What You Can Attach to a Project
Once created, a project becomes a hub for:
- Contacts — the broker and seller (and anyone else)
- Photos — before/after shots, room tags, captions
- Inventory — what furniture you deployed
- Services — line items with quantities and prices (feed into invoices)
- Invoices — generated from services, sent via QuickBooks or Stripe
- Contracts — staging agreements sent for e-signature
- Calendar events — install day, destage, extensions, custom
- Property listing monitoring — auto-tracks MLS status
- Payments — manual payment records outside of QuickBooks/Stripe
Property Types
When creating a project, you can tag the property type (Single Family, Condo, Townhouse, Duplex, Mobile Home, Apartment). This isn't required, but it powers the property-type filter in Statistics.
Long-Term Staging
Some projects aren't conventional for-sale stagings — model homes, model apartments, or any ongoing demo space that sits for months or years without a sale event.

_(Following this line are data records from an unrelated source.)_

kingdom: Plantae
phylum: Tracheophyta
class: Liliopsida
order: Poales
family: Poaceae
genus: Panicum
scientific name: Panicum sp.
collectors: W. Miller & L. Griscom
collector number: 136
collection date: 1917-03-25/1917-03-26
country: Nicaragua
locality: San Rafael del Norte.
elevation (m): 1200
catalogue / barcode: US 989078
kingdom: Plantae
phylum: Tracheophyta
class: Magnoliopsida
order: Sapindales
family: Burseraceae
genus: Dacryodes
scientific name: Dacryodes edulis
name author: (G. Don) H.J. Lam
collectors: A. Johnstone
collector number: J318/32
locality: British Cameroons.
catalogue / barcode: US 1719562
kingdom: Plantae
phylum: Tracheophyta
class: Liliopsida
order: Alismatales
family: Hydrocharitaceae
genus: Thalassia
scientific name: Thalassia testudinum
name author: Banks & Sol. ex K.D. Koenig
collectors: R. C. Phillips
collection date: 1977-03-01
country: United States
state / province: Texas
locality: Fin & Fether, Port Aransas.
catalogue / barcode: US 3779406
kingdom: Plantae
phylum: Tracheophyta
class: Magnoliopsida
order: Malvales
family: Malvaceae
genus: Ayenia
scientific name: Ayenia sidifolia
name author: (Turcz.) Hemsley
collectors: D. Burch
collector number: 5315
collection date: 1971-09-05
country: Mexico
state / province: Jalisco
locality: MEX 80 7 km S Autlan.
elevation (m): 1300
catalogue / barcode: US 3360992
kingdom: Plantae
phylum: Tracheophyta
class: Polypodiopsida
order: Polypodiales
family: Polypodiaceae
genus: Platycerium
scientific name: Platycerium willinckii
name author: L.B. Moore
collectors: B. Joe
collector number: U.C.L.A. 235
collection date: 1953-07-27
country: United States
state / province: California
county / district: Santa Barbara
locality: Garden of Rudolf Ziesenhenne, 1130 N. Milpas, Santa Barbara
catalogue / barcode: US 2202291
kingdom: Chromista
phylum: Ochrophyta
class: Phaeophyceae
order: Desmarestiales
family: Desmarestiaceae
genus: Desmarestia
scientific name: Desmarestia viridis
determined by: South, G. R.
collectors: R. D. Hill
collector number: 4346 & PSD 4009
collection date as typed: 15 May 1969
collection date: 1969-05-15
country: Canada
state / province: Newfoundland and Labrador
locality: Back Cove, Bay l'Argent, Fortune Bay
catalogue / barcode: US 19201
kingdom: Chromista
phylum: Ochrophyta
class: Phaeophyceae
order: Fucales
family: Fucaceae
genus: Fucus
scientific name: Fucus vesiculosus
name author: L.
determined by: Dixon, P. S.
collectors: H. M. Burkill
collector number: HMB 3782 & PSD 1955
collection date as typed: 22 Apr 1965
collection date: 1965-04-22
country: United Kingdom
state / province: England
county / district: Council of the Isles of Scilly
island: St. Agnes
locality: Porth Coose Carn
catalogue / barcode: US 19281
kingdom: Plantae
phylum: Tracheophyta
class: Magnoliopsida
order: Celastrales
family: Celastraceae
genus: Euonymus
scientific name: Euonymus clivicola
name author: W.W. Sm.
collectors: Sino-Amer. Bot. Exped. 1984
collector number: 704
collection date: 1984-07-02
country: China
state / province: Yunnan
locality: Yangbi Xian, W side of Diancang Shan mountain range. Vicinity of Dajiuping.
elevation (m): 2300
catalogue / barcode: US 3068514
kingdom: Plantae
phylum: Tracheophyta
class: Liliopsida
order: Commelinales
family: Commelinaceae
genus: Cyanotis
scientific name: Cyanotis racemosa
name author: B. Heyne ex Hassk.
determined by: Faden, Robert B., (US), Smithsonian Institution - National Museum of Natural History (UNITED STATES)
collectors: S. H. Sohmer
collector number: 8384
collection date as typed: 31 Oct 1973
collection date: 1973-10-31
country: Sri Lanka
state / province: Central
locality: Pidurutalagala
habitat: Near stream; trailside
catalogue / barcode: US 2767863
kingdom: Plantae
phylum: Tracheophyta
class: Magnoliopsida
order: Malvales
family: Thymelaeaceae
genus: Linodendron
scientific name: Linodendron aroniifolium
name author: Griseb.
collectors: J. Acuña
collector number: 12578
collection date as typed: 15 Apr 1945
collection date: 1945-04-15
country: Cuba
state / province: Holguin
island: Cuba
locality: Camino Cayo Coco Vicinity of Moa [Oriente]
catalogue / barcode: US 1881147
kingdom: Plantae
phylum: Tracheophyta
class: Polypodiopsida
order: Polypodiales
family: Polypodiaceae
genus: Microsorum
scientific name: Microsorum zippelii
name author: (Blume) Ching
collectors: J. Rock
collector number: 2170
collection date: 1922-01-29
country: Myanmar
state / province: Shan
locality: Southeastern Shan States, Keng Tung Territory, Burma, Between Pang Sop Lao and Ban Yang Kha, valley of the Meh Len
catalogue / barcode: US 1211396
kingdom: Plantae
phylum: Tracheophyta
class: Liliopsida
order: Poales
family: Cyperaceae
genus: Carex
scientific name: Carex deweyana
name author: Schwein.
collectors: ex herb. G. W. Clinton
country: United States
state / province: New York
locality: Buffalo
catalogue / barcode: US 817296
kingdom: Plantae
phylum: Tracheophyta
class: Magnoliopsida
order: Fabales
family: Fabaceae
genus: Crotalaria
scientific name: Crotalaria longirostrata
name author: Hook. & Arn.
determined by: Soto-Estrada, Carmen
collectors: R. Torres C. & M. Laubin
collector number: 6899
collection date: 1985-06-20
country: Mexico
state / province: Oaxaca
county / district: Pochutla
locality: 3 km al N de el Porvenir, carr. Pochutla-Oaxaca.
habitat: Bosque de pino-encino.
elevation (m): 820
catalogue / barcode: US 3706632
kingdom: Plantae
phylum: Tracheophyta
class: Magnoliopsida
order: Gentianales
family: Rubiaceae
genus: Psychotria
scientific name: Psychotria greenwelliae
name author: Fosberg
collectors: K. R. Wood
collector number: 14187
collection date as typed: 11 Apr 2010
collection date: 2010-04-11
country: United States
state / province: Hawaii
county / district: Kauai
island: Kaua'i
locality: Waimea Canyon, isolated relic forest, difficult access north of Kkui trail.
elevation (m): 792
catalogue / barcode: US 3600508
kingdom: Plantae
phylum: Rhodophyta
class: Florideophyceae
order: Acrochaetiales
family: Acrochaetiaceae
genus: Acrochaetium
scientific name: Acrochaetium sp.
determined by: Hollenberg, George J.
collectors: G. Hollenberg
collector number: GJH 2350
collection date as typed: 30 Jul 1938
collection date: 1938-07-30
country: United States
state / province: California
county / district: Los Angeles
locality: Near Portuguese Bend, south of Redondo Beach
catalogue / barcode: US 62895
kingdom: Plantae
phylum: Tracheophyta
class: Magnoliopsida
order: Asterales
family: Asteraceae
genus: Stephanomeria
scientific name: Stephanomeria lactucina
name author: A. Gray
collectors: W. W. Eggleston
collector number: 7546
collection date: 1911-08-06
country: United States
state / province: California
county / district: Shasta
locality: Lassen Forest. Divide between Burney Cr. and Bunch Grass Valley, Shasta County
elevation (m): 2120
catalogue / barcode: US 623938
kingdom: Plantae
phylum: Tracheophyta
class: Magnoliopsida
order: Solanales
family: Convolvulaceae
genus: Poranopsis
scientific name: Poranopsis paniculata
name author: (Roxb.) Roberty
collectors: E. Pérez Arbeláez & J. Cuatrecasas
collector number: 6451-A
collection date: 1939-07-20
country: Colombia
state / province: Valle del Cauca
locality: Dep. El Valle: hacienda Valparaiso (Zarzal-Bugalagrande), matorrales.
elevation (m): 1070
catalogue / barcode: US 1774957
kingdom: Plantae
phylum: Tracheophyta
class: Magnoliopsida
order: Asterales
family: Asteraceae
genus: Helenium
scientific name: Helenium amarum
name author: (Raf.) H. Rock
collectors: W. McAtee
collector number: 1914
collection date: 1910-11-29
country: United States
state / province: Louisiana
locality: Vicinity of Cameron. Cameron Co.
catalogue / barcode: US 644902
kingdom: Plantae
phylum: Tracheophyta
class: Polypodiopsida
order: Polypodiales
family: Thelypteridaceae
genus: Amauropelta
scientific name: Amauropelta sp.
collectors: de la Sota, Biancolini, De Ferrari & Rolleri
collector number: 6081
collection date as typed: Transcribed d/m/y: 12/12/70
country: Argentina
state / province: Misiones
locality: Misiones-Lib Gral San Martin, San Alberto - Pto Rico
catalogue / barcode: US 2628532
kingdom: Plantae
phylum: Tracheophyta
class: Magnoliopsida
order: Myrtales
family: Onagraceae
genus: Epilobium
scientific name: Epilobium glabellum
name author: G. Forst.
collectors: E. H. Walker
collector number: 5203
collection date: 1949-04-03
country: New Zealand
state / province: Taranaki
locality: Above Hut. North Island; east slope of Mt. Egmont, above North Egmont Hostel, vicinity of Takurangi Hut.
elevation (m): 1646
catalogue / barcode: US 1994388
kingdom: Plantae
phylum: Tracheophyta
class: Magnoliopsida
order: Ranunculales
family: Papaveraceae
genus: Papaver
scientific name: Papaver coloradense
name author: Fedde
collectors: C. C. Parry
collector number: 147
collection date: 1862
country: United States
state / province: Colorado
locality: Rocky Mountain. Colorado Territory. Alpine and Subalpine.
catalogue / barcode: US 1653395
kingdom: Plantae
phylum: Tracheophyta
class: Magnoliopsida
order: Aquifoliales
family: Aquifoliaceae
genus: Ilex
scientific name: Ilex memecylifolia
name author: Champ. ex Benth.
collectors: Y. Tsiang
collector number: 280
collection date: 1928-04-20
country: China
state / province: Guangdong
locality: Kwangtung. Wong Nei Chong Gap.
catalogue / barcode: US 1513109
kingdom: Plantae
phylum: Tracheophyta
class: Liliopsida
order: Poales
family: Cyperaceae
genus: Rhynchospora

For these, check Long-term staging on the project form.
When a project is marked long-term:
- Property listing monitoring is skipped — we don't try to track MLS status since there isn't a listing
- Market performance stats exclude the project — days-on-market, ROI%, list-to-sale ratio all skip it. A model home that sits for two years would otherwise wreck your averages.
- Revenue and project volume still count — it's a real paid job, so it appears in revenue totals, monthly project counts, and client breakdowns
You can toggle the flag on or off anytime. Flipping it on for an existing project stops monitoring going forward (historical snapshots stick around).
Dates Matter
Start and end dates feed several automations:
- Calendar auto-generates derived events (staging on start date, destage on end date, extension reminder before end date)
- Extension reminder emails (if enabled) fire X days before the end date
- Statistics uses completion dates for monthly revenue reporting
If dates change mid-project, update them — the calendar and reminders re-adjust automatically.
Tips
- Use a project name like "Smith Residence" alongside the address. It's easier to scan a list of "Smith", "Garcia", "Chen" than five addresses in a row.
- Fill in the list price if you know it — it makes ROI in Statistics meaningful.
- Draft mode is your safety net: build out the project details, attach contacts, attach services, get the contract signed, then flip it to Active. Keeps your Active count accurate.
- Add gate codes, alarm codes, and parking instructions to the notes field — mobile-friendly and searchable later.